Data from that year’s census profile accounts for 14,705 Brazilian immigrants in Ontario.
Coming from Ourinhos, a city in the countryside of São Paulo 376 kilometres away from beach-side Santos, the closest he’s ever been to his club was a tour in their famous stadium, Vila Belmiro.
“That was some months before I came to Canada. We couldn’t watch a game, but it was emotive to get to know and see the stadium,” said Lourenço.
Lourenço decided to retire from the sport due to an injury in 2019. When the dream of dribbling past the opposition and scoring goals was still alive, Neymar was his inspiration.
“When he scored in the final, I thought ‘one day I want to do that. I want to be like him and score a goal in the Libertadores final’. There’s a lot of memories of seeing the plays he used to make and how the supporters would cheer from him.”
Now considered one of the best players in the world, the Brazilian winger won the Libertadores for Santos in 2011, being named the best player in the competition in the process. It was the first time the club got its hand on the trophy since Pelé lead them to it in 1962 and 1963.
“This time around it was much more unexpected than last time. The squad is good, but nothing like 2011. But you can say they are ‘fighters’ more than that team, for all the challenges they had to go through. This can be a decisive factor for the final,” he says.
Now living in Belleville, Ont., Lourenço named a FIFA transfer ban, late salaries, an impeachment suffered by the former Santos president during the Libertadores campaign, and the pandemic as reasons that made this campaign an unpredictable one.
Another Santos fan, Marcel Pereira da Silva, a 31-year-old construction worker living in Etobicoke is quick to explain what it means to support a club from afar.
“Thank God for the internet,” he said on a Zoom call as he watched Santos play Goiás in the Brazilian league. “I used to always go to games, both in Santos and in São Paulo. I miss it a lot because it was part of my routine to follow it more closely.”
He agrees that not many saw this Santos team making it to the final.
“I don’t know what happens there, if it’s luck or planning. They never sign a lot of players, but always do well in competitions. For this season, the willpower and desire to win made it so that the quality of the team was not that important. Palmeiras is ahead when it comes to the squad, but Santos has a chance.”
Santos manager Cuca won the Libertadores in 2013 with Atlético Mineiro, a team that had the legendary Ronaldinho Gaucho and propelled youngster Bernard, now a Premier League winger with Everton.
This time around, wingers Marinho and Yeferson Soteldo, from Venezuela, are his stars. They have combined for six goals and three assists in 12 Libertadores games so far.
Passion over distance
Engineer Ivan Queiroz de Souza has lived in Mexico, France and Greece before coming to Toronto.
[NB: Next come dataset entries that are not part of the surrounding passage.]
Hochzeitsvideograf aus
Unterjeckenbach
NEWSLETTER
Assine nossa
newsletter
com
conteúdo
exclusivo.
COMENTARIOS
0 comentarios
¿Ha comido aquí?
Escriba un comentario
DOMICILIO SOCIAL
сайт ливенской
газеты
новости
A Palmeiras fan, he never let the distance come in the way of following his team.
“In France, it was difficult because of the time difference,” said Queiroz. “Brazilian league games there happen late at night, but I’m always following the games and news.”
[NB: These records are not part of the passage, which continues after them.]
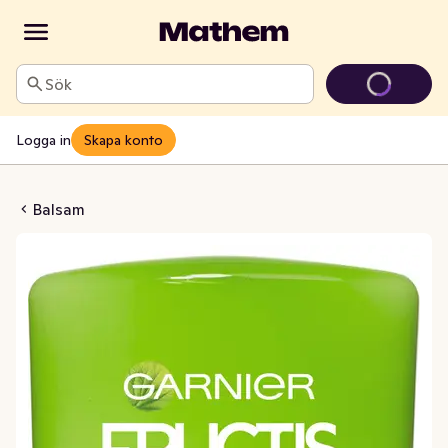
Sök
Logga in
Skapa konto
trength & Shine
Balsam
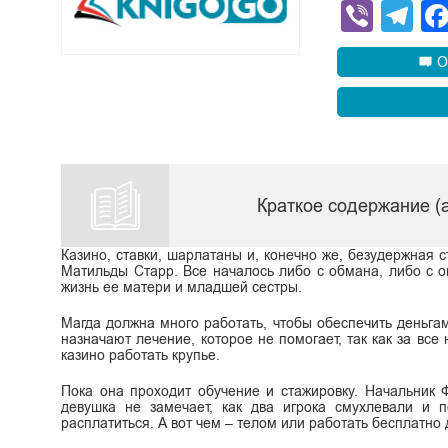
Viber
Te
О
Краткое содержание (
Казино, ставки, шарлатаны и, конечно же, безудержная 
Матильды Старр. Все началось либо с обмана, либо с ош
жизнь ее матери и младшей сестры.
Магда должна много работать, чтобы обеспечить деньга
назначают лечение, которое не помогает, так как за все
казино работать крупье.
Пока она проходит обучение и стажировку. Начальник Ф
девушка не замечает, как два игрока смухлевали и 
расплатиться. А вот чем – телом или работать бесплатно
The Etobicoke resident believes in the new Palmeiras manager, Portuguese Abel Ferreira, who was hired in late October and has registered a 4-1-1 record in the Libertadores knockout stage.
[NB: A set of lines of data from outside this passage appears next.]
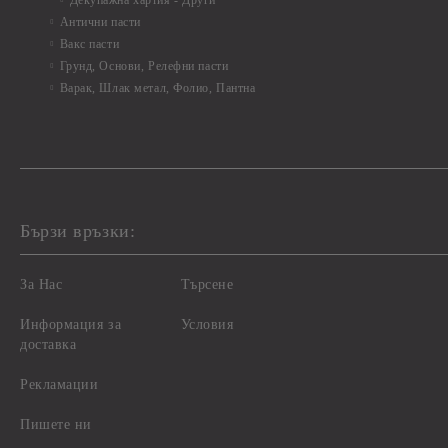
Декупажна хартия - Други
Антични пасти
Вакс пасти
Грунд, Основи, Релефни пасти
Варак, Шлак метал, Фолио, Пантна
Бързи връзки:
За Нас
Търсене
Информация за
Условия
доставка
Рекламации
Пишете ни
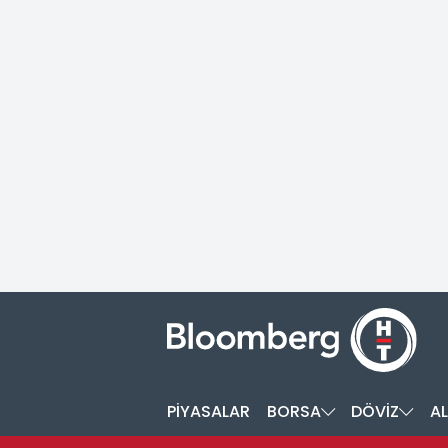
PİYASALAR
BORSA
DÖVİZ
AL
“He gave a new look to the team. Some players who were discredited, started performing well. But it will be a difficult game. If we win 1-0, we’ll take it and consider it a blowout”.
Palmeiras is also in the Brazil Cup final and will play Grêmio in home and away games with the dates yet to be announced.
The Libertadores final kicks-off at the Maracanã in Rio de Janeiro on Saturday at 3 p.m. ET.